* [What is needed]: Reproduce every line of the items below word for word, keeping the original spelling, punctuation, and line breaks unchanged.

━━━━━━━━━━━━━━━━━━━━━━━━━━━━━━

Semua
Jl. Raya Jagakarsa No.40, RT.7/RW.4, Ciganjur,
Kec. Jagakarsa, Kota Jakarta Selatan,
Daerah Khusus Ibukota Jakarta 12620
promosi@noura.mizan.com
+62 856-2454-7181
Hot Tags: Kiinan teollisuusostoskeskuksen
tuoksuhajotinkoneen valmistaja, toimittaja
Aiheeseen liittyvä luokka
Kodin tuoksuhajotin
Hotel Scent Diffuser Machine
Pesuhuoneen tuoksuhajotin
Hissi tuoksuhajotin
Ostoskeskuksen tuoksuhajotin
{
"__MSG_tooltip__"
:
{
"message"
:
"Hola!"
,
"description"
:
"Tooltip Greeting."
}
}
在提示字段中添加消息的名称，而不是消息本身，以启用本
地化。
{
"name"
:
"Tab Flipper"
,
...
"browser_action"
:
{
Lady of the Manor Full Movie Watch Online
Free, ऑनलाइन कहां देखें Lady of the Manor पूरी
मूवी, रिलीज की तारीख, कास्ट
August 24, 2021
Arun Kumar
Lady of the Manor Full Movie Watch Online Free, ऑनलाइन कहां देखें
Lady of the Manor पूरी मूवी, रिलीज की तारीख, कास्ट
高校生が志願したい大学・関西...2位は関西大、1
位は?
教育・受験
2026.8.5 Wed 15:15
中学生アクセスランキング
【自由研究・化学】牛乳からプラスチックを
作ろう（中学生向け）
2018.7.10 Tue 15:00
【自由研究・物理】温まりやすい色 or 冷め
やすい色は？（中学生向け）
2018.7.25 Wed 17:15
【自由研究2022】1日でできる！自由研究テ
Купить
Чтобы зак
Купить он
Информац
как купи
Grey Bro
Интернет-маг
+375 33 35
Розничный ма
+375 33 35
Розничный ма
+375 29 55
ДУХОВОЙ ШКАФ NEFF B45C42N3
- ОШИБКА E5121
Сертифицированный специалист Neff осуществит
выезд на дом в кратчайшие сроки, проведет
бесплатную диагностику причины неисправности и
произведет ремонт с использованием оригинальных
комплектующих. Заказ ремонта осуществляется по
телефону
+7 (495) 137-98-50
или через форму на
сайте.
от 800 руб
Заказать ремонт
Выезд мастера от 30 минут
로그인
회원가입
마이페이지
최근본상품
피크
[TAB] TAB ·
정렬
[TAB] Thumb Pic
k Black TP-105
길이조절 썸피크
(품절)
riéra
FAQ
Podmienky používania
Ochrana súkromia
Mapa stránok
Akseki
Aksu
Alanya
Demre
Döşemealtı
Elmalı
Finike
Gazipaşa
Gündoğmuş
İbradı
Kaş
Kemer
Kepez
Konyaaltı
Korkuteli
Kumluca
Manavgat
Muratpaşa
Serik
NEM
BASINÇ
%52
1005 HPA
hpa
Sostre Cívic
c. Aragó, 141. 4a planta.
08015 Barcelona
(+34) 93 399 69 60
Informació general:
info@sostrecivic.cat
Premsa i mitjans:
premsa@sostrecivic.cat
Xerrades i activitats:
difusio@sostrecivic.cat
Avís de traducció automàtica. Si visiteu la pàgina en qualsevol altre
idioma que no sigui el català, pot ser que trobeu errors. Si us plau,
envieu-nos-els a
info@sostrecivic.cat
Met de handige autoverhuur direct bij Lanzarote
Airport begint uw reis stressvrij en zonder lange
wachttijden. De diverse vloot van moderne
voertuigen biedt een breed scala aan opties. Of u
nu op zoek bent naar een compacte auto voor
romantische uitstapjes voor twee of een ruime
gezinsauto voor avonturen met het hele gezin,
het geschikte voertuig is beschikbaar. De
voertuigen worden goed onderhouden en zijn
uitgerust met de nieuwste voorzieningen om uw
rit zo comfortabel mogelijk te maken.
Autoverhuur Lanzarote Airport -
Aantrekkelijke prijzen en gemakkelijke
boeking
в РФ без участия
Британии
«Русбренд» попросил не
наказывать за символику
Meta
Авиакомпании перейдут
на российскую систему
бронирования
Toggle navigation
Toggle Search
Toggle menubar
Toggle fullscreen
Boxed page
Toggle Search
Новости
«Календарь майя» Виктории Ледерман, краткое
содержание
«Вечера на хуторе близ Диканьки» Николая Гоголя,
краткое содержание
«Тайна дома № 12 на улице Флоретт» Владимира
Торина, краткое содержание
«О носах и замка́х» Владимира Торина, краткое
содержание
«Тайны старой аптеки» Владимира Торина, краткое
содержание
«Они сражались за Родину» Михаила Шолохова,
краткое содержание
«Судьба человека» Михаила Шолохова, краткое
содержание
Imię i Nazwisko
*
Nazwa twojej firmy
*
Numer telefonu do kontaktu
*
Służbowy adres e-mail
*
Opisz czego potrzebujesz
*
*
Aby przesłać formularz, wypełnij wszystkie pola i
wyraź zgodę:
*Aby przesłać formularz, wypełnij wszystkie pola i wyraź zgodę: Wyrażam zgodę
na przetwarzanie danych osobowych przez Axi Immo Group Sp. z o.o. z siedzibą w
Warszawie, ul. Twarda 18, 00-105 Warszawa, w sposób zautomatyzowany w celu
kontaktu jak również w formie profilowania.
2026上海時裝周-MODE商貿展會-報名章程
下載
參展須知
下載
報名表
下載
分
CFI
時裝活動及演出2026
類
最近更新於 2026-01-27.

━━━━━━━━━━━━━━━━━━━━━━━━━━━━━━

* [Task output]:
Semua
Jl. Raya Jagakarsa No.40, RT.7/RW.4, Ciganjur,
Kec. Jagakarsa, Kota Jakarta Selatan,
Daerah Khusus Ibukota Jakarta 12620
promosi@noura.mizan.com
+62 856-2454-7181
Hot Tags: Kiinan teollisuusostoskeskuksen
tuoksuhajotinkoneen valmistaja, toimittaja
Aiheeseen liittyvä luokka
Kodin tuoksuhajotin
Hotel Scent Diffuser Machine
Pesuhuoneen tuoksuhajotin
Hissi tuoksuhajotin
Ostoskeskuksen tuoksuhajotin
{
"__MSG_tooltip__"
:
{
"message"
:
"Hola!"
,
"description"
:
"Tooltip Greeting."
}
}
在提示字段中添加消息的名称，而不是消息本身，以启用本
地化。
{
"name"
:
"Tab Flipper"
,
...
"browser_action"
:
{
Lady of the Manor Full Movie Watch Online
Free, ऑनलाइन कहां देखें Lady of the Manor पूरी
मूवी, रिलीज की तारीख, कास्ट
August 24, 2021
Arun Kumar
Lady of the Manor Full Movie Watch Online Free, ऑनलाइन कहां देखें
Lady of the Manor पूरी मूवी, रिलीज की तारीख, कास्ट
高校生が志願したい大学・関西...2位は関西大、1
位は?
教育・受験
2026.8.5 Wed 15:15
中学生アクセスランキング
【自由研究・化学】牛乳からプラスチックを
作ろう（中学生向け）
2018.7.10 Tue 15:00
【自由研究・物理】温まりやすい色 or 冷め
やすい色は？（中学生向け）
2018.7.25 Wed 17:15
【自由研究2022】1日でできる！自由研究テ
Купить
Чтобы зак
Купить он
Информац
как купи
Grey Bro
Интернет-маг
+375 33 35
Розничный ма
+375 33 35
Розничный ма
+375 29 55
ДУХОВОЙ ШКАФ NEFF B45C42N3
- ОШИБКА E5121
Сертифицированный специалист Neff осуществит
выезд на дом в кратчайшие сроки, проведет
бесплатную диагностику причины неисправности и
произведет ремонт с использованием оригинальных
комплектующих. Заказ ремонта осуществляется по
телефону
+7 (495) 137-98-50
или через форму на
сайте.
от 800 руб
Заказать ремонт
Выезд мастера от 30 минут
로그인
회원가입
마이페이지
최근본상품
피크
[TAB] TAB ·
정렬
[TAB] Thumb Pic
k Black TP-105
길이조절 썸피크
(품절)
riéra
FAQ
Podmienky používania
Ochrana súkromia
Mapa stránok
Akseki
Aksu
Alanya
Demre
Döşemealtı
Elmalı
Finike
Gazipaşa
Gündoğmuş
İbradı
Kaş
Kemer
Kepez
Konyaaltı
Korkuteli
Kumluca
Manavgat
Muratpaşa
Serik
NEM
BASINÇ
%52
1005 HPA
hpa
Sostre Cívic
c. Aragó, 141. 4a planta.
08015 Barcelona
(+34) 93 399 69 60
Informació general:
info@sostrecivic.cat
Premsa i mitjans:
premsa@sostrecivic.cat
Xerrades i activitats:
difusio@sostrecivic.cat
Avís de traducció automàtica. Si visiteu la pàgina en qualsevol altre
idioma que no sigui el català, pot ser que trobeu errors. Si us plau,
envieu-nos-els a
info@sostrecivic.cat
Met de handige autoverhuur direct bij Lanzarote
Airport begint uw reis stressvrij en zonder lange
wachttijden. De diverse vloot van moderne
voertuigen biedt een breed scala aan opties. Of u
nu op zoek bent naar een compacte auto voor
romantische uitstapjes voor twee of een ruime
gezinsauto voor avonturen met het hele gezin,
het geschikte voertuig is beschikbaar. De
voertuigen worden goed onderhouden en zijn
uitgerust met de nieuwste voorzieningen om uw
rit zo comfortabel mogelijk te maken.
Autoverhuur Lanzarote Airport -
Aantrekkelijke prijzen en gemakkelijke
boeking
в РФ без участия
Британии
«Русбренд» попросил не
наказывать за символику
Meta
Авиакомпании перейдут
на российскую систему
бронирования
Toggle navigation
Toggle Search
Toggle menubar
Toggle fullscreen
Boxed page
Toggle Search
Новости
«Календарь майя» Виктории Ледерман, краткое
содержание
«Вечера на хуторе близ Диканьки» Николая Гоголя,
краткое содержание
«Тайна дома № 12 на улице Флоретт» Владимира
Торина, краткое содержание
«О носах и замка́х» Владимира Торина, краткое
содержание
«Тайны старой аптеки» Владимира Торина, краткое
содержание
«Они сражались за Родину» Михаила Шолохова,
краткое содержание
«Судьба человека» Михаила Шолохова, краткое
содержание
Imię i Nazwisko
*
Nazwa twojej firmy
*
Numer telefonu do kontaktu
*
Służbowy adres e-mail
*
Opisz czego potrzebujesz
*
*
Aby przesłać formularz, wypełnij wszystkie pola i
wyraź zgodę:
*Aby przesłać formularz, wypełnij wszystkie pola i wyraź zgodę: Wyrażam zgodę
na przetwarzanie danych osobowych przez Axi Immo Group Sp. z o.o. z siedzibą w
Warszawie, ul. Twarda 18, 00-105 Warszawa, w sposób zautomatyzowany w celu
kontaktu jak również w formie profilowania.
2026上海時裝周-MODE商貿展會-報名章程
下載
參展須知
下載
報名表
下載
分
CFI
時裝活動及演出2026
類
最近更新於 2026-01-27.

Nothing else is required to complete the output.